王原祁与山水画中的堪舆学
王原祁与山水画中的堪舆学作为中国封建社会意识形态的视觉化呈现,中国古代的山水画与中国的传统文化有着千丝万缕的联系,这其中王原祁借助堪舆学原理,构筑其山水画的“龙脉开合起伏”,即为典型的一例。
在王原祁之前,或更准确地说在董其昌之前,历代画坛巨擘们虽然也很重视构图,但其重视程度往往不够,如六朝人谢赫,在其“六法”中便将“经营位置”放在第五位,不但远逊于“气韵”和“用笔”,而且还低于“象形”和“赋彩”。五代人荆浩,在其“六要”中将景(构图)向前移动了一位,升至四席,但也还是低于“气”、“韵”和“思”,显得依然认识不足。董其昌与上述两家有所不同。董其昌认为:“凡画山水,须明分合,分笔乃大纲宗也。有一幅之分,有一段之分,于此了然,则画道思过半矣。”(《画旨》)言下之意,构图乃山水画之第一要义,构图的优劣乃一幅山水画,尤其是大幅长卷成败的关键。董其昌说:“远山一起一伏则有势,疏林或高或低则有情,此画诀也。余欲拈出以示人,惜未有知其解也。”(同上)董氏以此为憾。然实际上“知其解”者代不乏人,王原祁便是其中最出色的一位。王原祁关于山水画的构图理论,为《雨窗漫笔》中以下一段文字:
龙脉为画中气势源头,有斜有正,有浑有碎,有断有续,有隐有现,谓之体也。开合从高而下,宾主历然,有时结聚,有时淡荡,峰回路转,云合水分,俱从此出;起伏由近而远,向背分明,有时高耸,有时平修,欹侧照应,山头、山腹、山足铢两悉称者,谓之用也。若知有龙脉,而不辨开合起伏,必至拘索失势;知有开合起伏,而不本龙脉,是谓顾于失母。故强扭龙脉则生病,开合闭塞浅露则生病,起伏呆重漏缺则生病。且通幅有开合,分股中亦有开合;通幅有起伏,分股中亦有起伏。尤妙在过接映带间,制其有余,补其不足。使龙之斜正浑碎,隐现断续,活泼泼地于其中,方为真画。如能从此参透,则小块积为大块,焉有不臻妙境者乎?
王原祁的这段文字内容丰富,逻辑缜密,不啻为传统山水画构图理论的纲领性文件。它标志着至此为止,中国传统的山水画不但在笔墨语言方面早已进入了程式化阶段,而且在章法结构方面也开始进入了程式化阶段。王原祁认为山水画的构图可分为两个层面:一为“龙脉”,一为“开合起伏”。龙脉为体,开合起伏为用;龙脉为纲,开合起伏为目;龙脉为母,开合起伏为子;开合起伏是为龙脉服务的。然何为龙脉?所谓龙脉者,原为勘舆学用语,《阴阳二宅全书》云:“地脉之起伏曰龙。”意指山体的气势源头。钱钟书《谈艺录》认为:
我国勘舆之学,虽荒诞无稽,而其论山水血脉形势,亦与绘画之同感无异,特为术数所掩耳。李巨来《穆堂别稿》卷四十四《秋山论文》一则曰:“相冢书云:‘山静物也,欲其动;水动物也,欲其静。’此语妙得文家之秘。”云云。实则山水画之理,亦不非是。勘舆之道于艺术,犹八股之道于戏剧,是在善简别者不一笔抹杀焉。

| 作业要求 |
1. 在这篇关于王原祁与堪舆学的文段中，谢赫在“六法”里把“经营位置”排在第几位？
2. 请从王原祁与堪舆学这篇文段的最后一句之后接着写下去。
这些资料与上面的文段并无关联。

| 所给资料 |

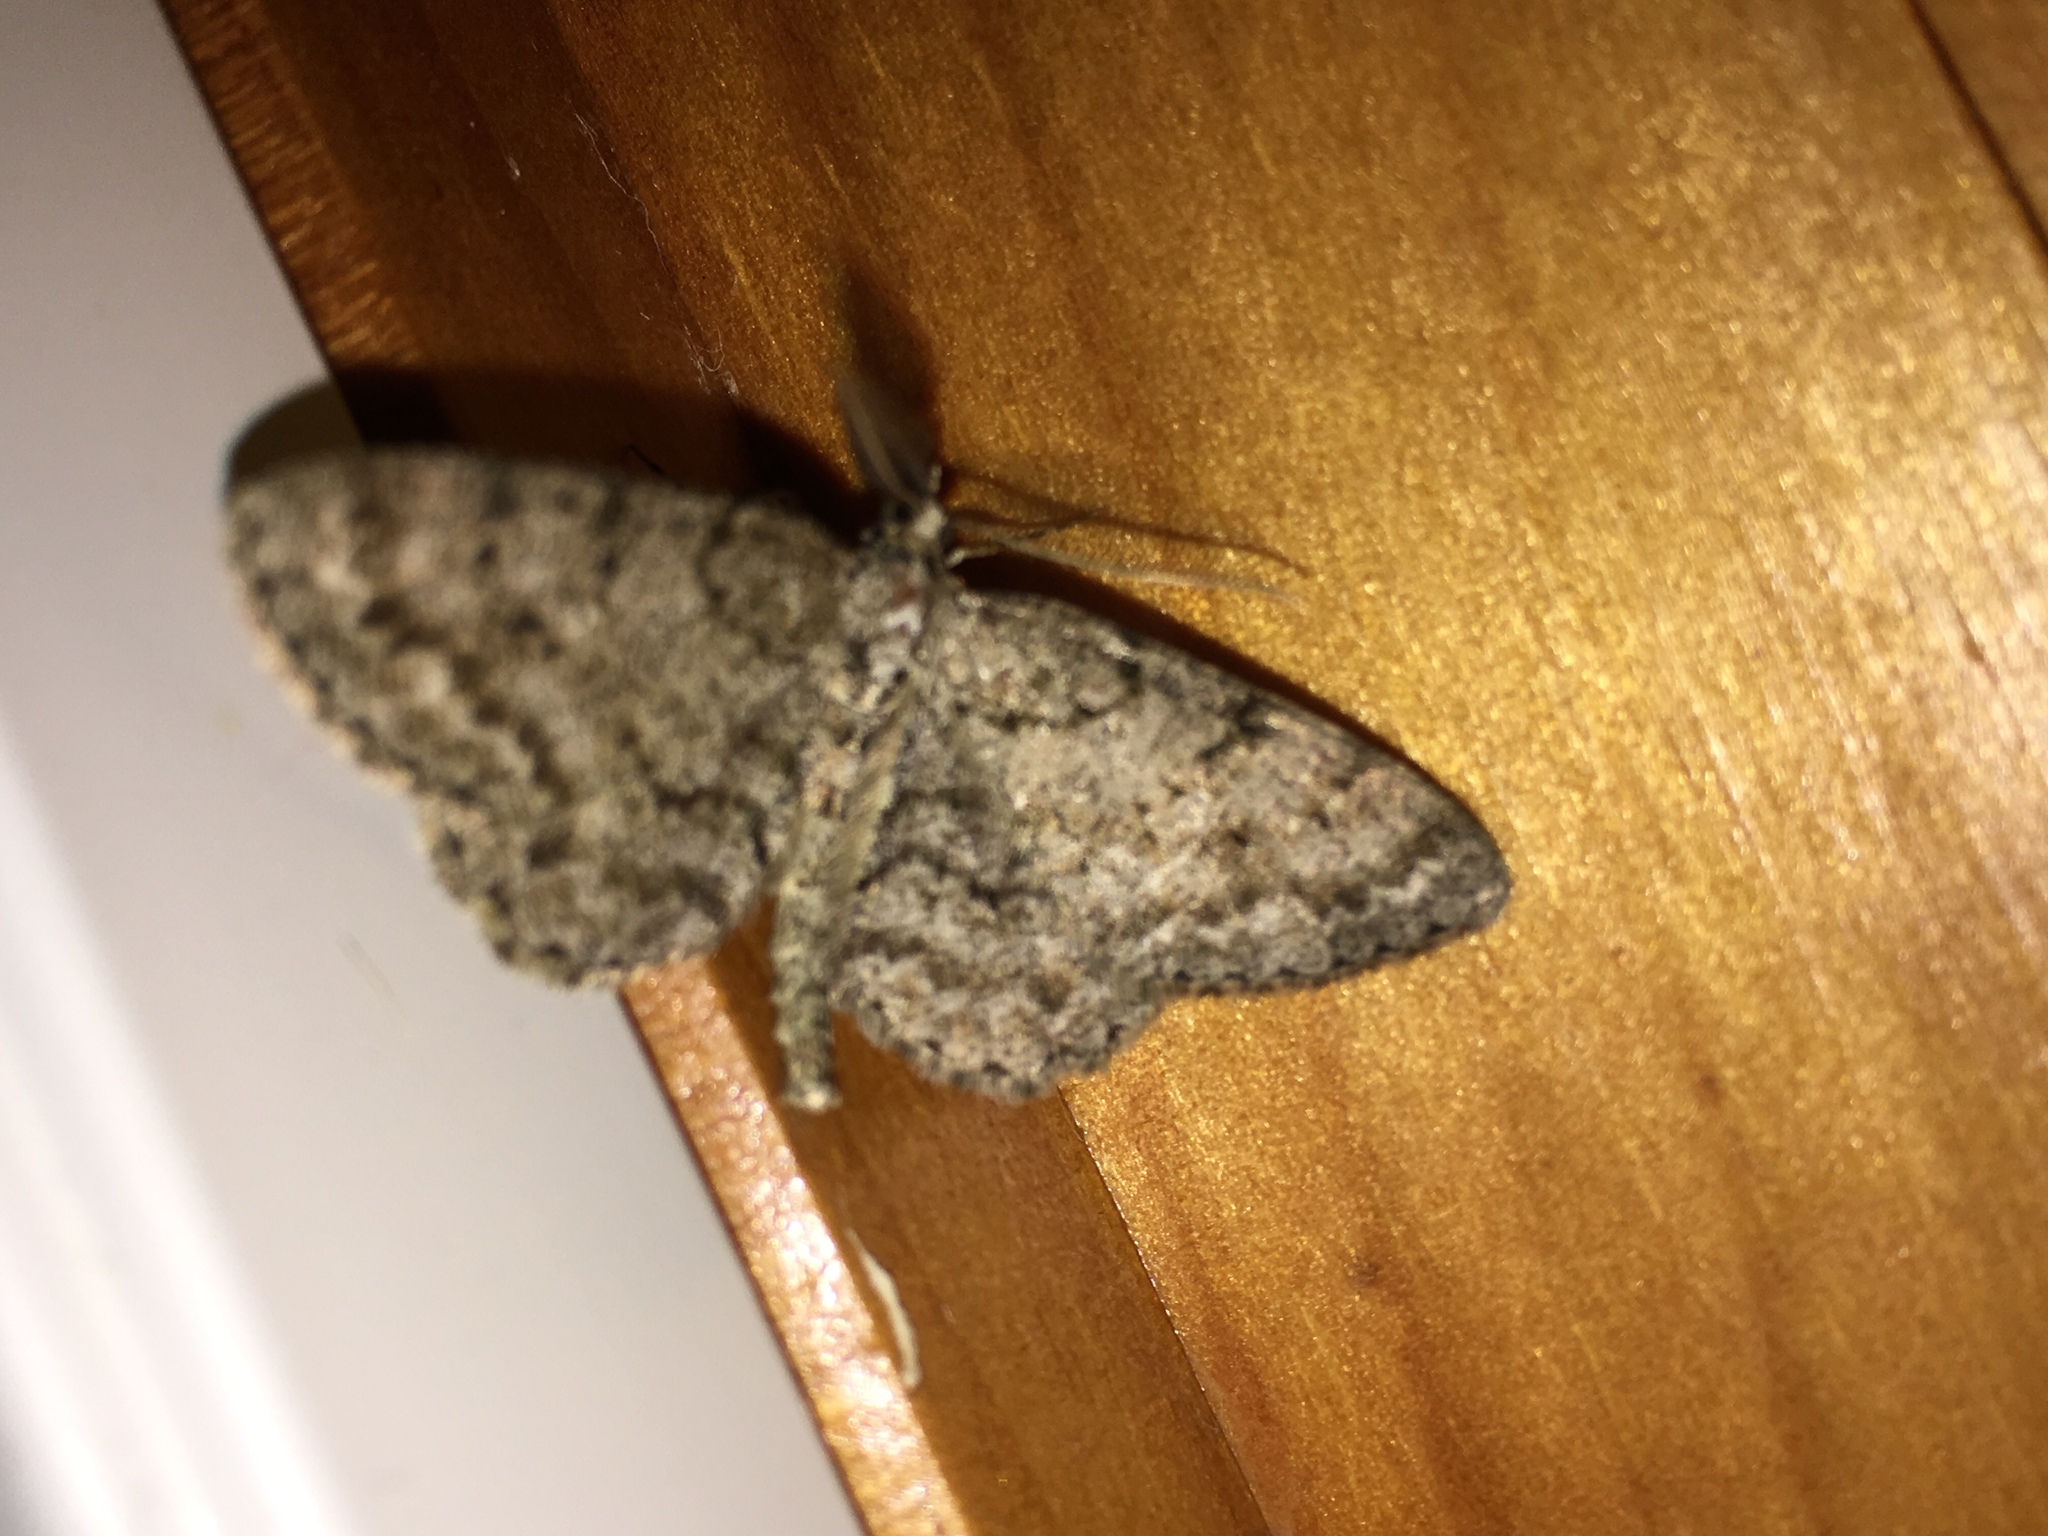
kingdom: Animalia
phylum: Arthropoda
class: Insecta
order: Lepidoptera
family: Geometridae
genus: Protoboarmia
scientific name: Protoboarmia porcelaria
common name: Porcelain gray
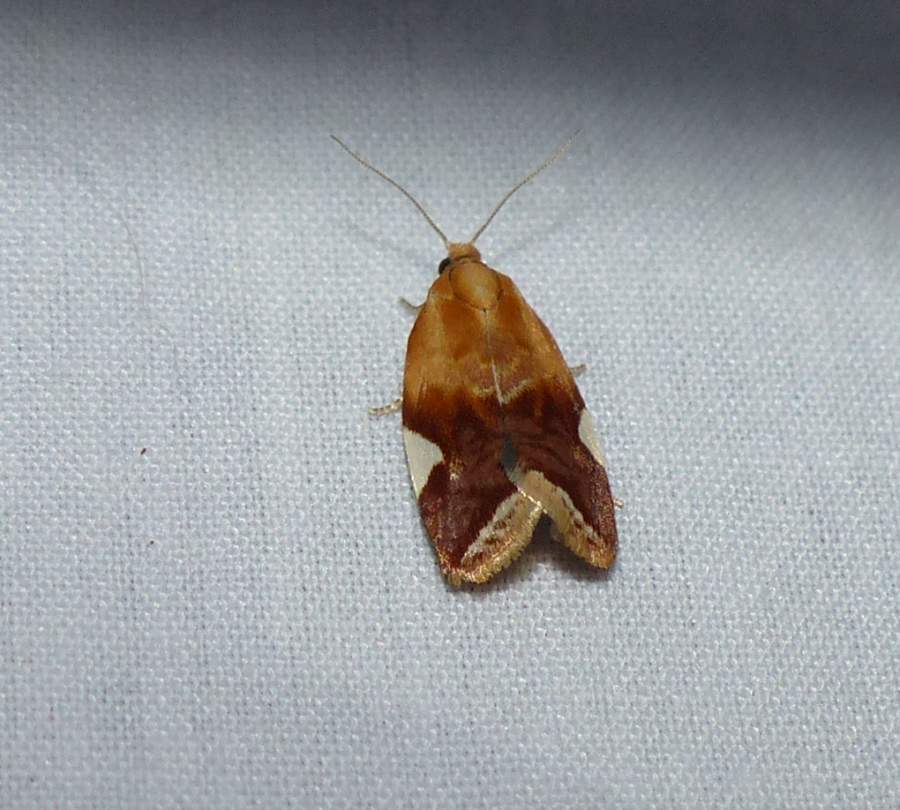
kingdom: Animalia
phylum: Arthropoda
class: Insecta
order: Lepidoptera
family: Tortricidae
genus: Clepsis
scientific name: Clepsis persicana
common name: White triangle tortrix
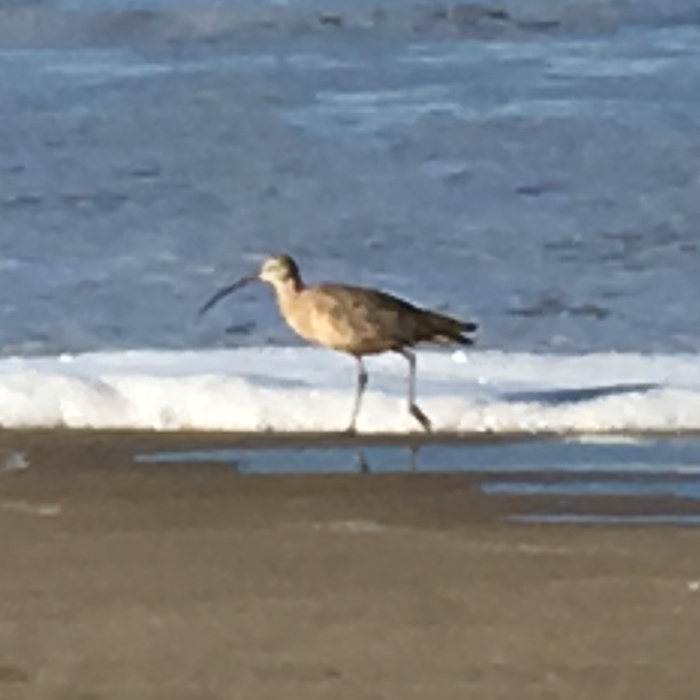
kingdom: Animalia
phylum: Chordata
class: Aves
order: Charadriiformes
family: Scolopacidae
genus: Numenius
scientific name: Numenius americanus
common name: Long-billed curlew
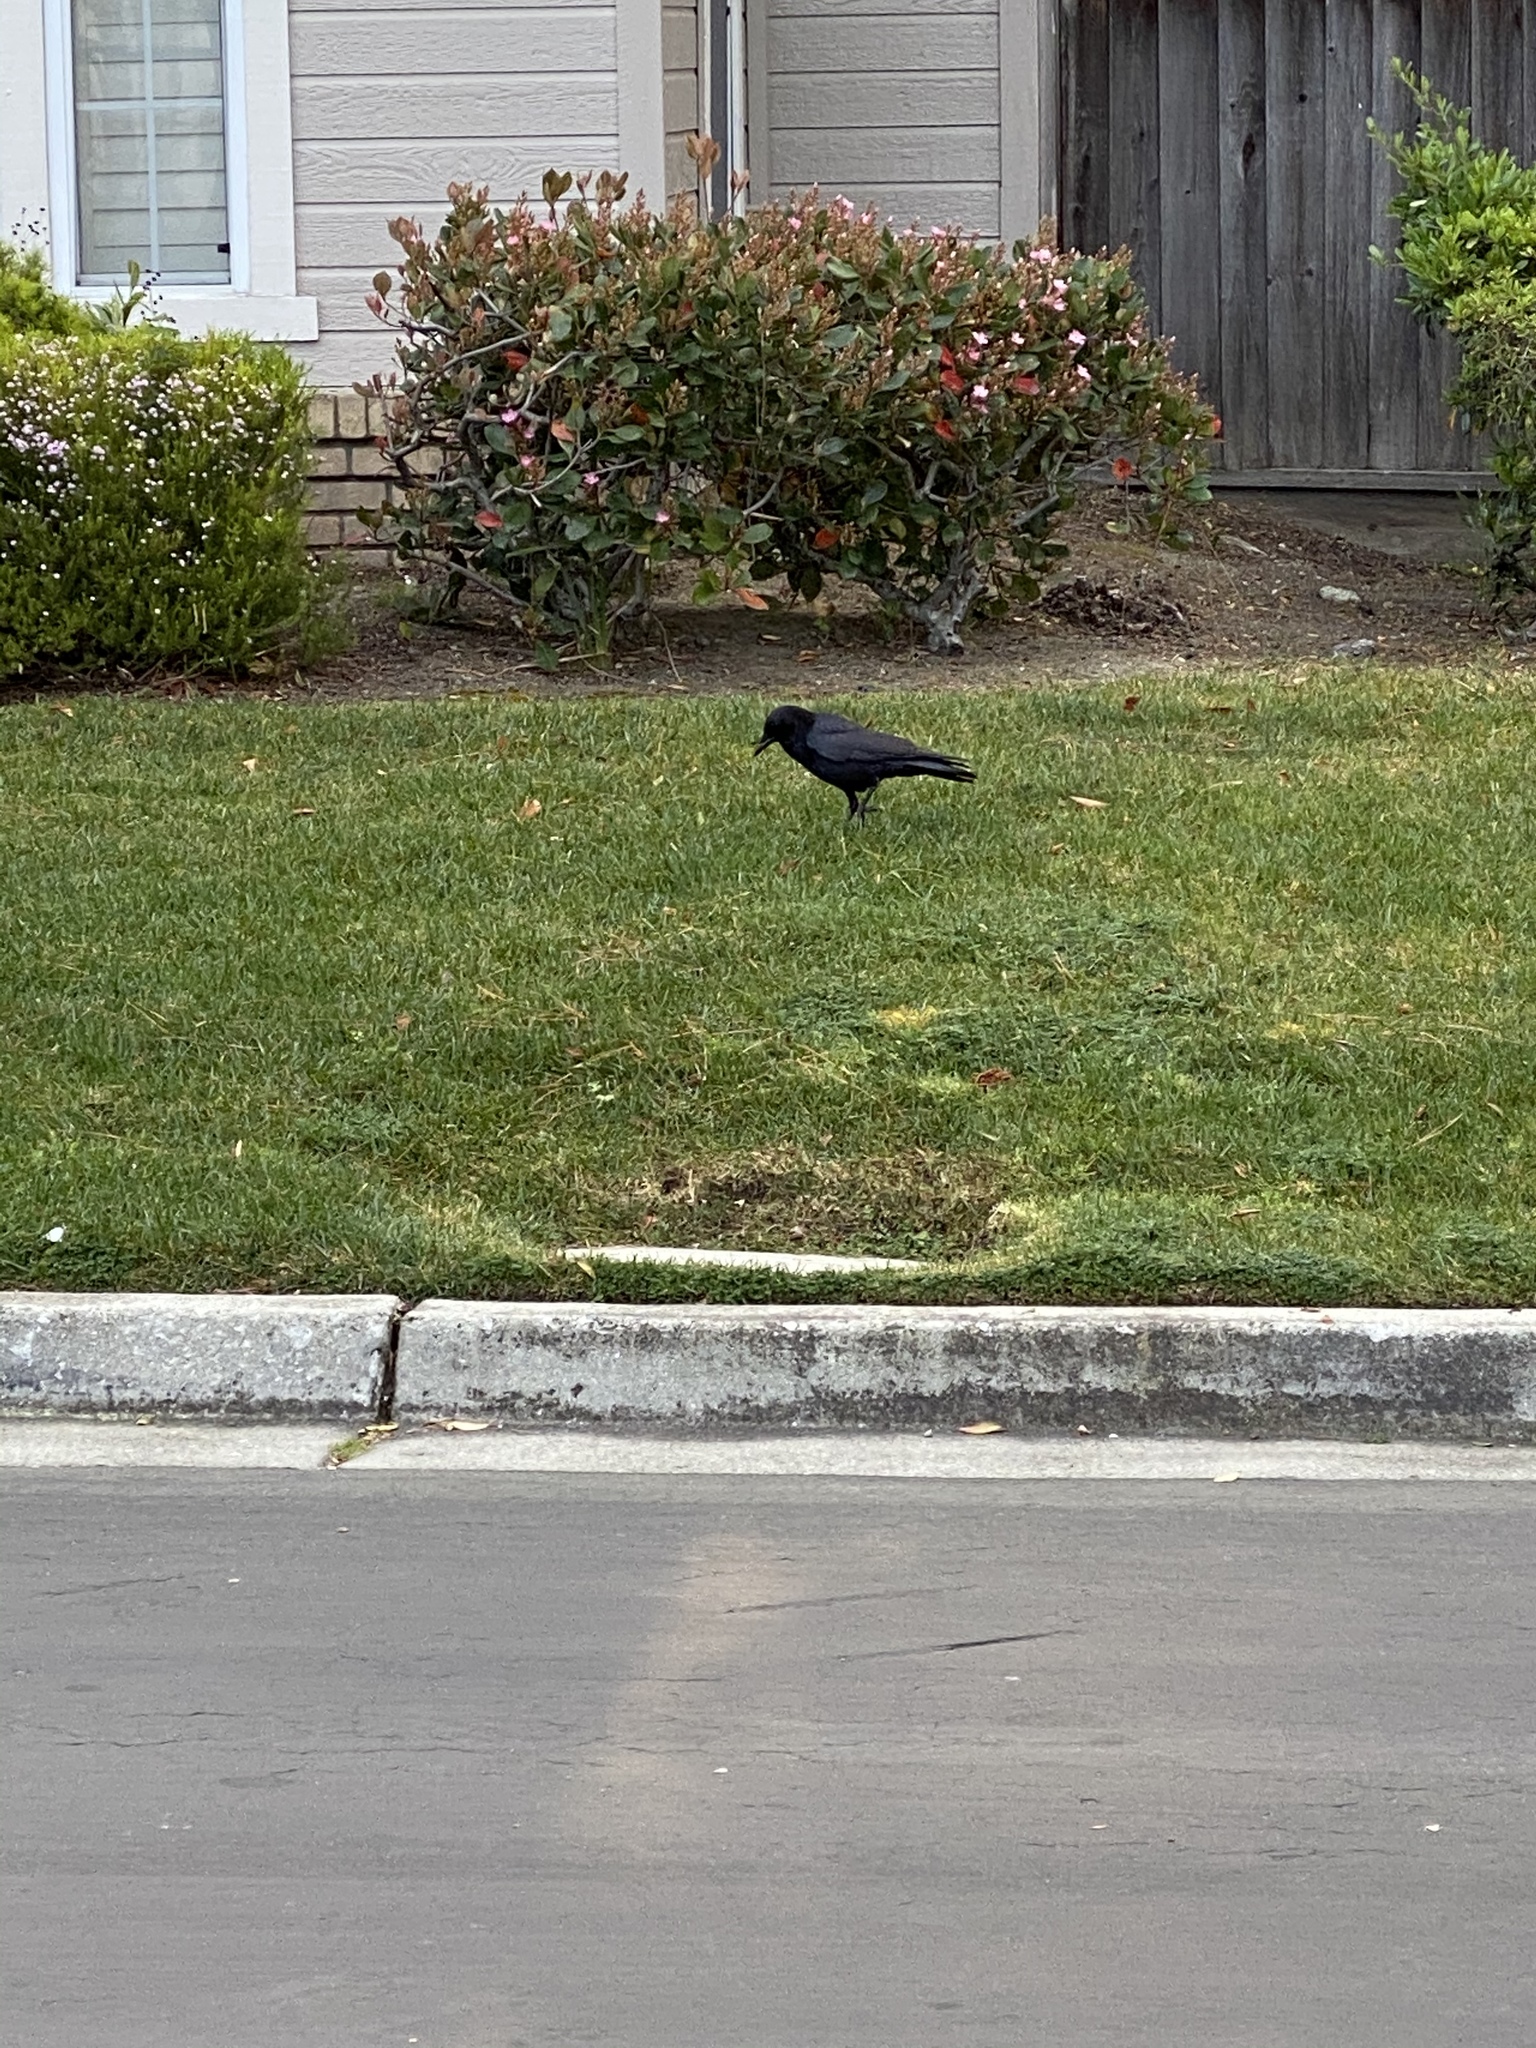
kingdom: Animalia
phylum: Chordata
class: Aves
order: Passeriformes
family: Corvidae
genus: Corvus
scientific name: Corvus brachyrhynchos
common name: American crow
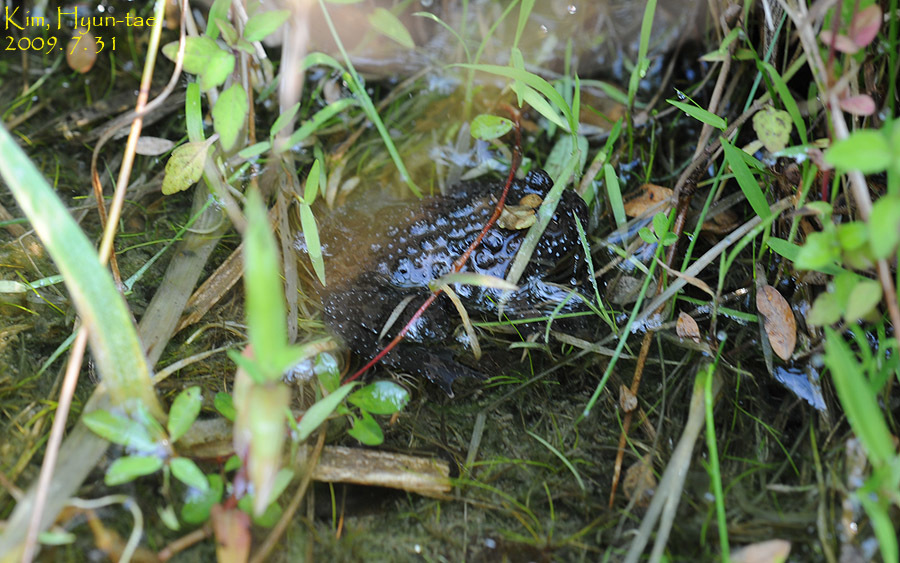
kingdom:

| 答案一览 |
1. 第五位。

2.
诚哉斯言。中国传统文化中的风水学说虽为巫术迷信,但其对山川形态和地貌气势的认识,是古人长期审美经验的积累,内中不乏合理的因素,包含着大量的美学原理,折射出古人对美的理解和对美的追求。作为旧时代的知识分子,王原祁对以“风水”为研究对象的勘舆学十分稔熟,因此信手拈来,将其引入绘事。根据勘舆学的原理,王原祁认为如何确定龙脉,乃山水画家在构图方面必须解决的第一要务。如同董其昌强调作画“要之取势为主”(《画旨》)一样,王原祁也认为作画首先必须“顾其气势轮廓”(《雨窗漫笔》),舍此,则一切无从措手。然而如何表现龙脉,或换言之如何表现山体的源头气势,这就要靠开合起伏了,开合有宾有主,有回有转,有分有合;起伏亦有远有近,有向有背,有高有低。“山无定形”,“高卑定位而机趣生”(《麓台题画稿》)。因此王原祁认为开合不可“闭塞浅露”,起伏不可“呆重漏缺”,一切皆应自然搭配,随机生发。此外,再加之局部与整体的统一,即“通幅有开合,分股中亦有开合;通幅有起伏,分股中亦有起伏”和“过节映带间制其有余,补其不足,则其笔下之“龙脉”必然“斜正浑碎,隐现断续,活泼泼地于其中”而成为一幅“气韵生动”的“真画”。王原祁在这段不长的文字中条分缕析,层层推进,将勘舆学的原理,融之于文人山水画的构图原则,取得了化腐朽为神奇的特殊效果。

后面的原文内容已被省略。